» About this task: If a line in the listing carries the word "middle", return a copy of that line.
>>>
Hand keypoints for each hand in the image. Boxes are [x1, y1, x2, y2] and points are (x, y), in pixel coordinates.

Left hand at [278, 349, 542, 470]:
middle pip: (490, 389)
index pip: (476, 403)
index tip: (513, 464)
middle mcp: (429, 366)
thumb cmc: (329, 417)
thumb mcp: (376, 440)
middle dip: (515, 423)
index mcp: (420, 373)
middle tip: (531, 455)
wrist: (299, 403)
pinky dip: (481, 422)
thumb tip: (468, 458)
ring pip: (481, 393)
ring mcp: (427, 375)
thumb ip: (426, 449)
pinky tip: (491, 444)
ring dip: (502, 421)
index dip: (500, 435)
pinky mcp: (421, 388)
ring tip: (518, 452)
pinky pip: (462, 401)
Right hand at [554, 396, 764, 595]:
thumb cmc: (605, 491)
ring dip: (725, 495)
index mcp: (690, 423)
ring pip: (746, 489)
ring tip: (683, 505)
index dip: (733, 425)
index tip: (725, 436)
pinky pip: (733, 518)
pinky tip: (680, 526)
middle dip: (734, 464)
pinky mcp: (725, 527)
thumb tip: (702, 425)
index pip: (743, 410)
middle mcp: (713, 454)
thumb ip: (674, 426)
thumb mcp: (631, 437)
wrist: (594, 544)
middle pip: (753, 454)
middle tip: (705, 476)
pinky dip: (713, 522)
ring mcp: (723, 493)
<<<
» Answer for the task:
middle pip: (490, 389)
middle mcp: (429, 366)
middle dip: (515, 423)
middle tip: (531, 455)
middle dip: (734, 464)
middle mcp: (713, 454)
middle pip: (753, 454)
middle tip: (705, 476)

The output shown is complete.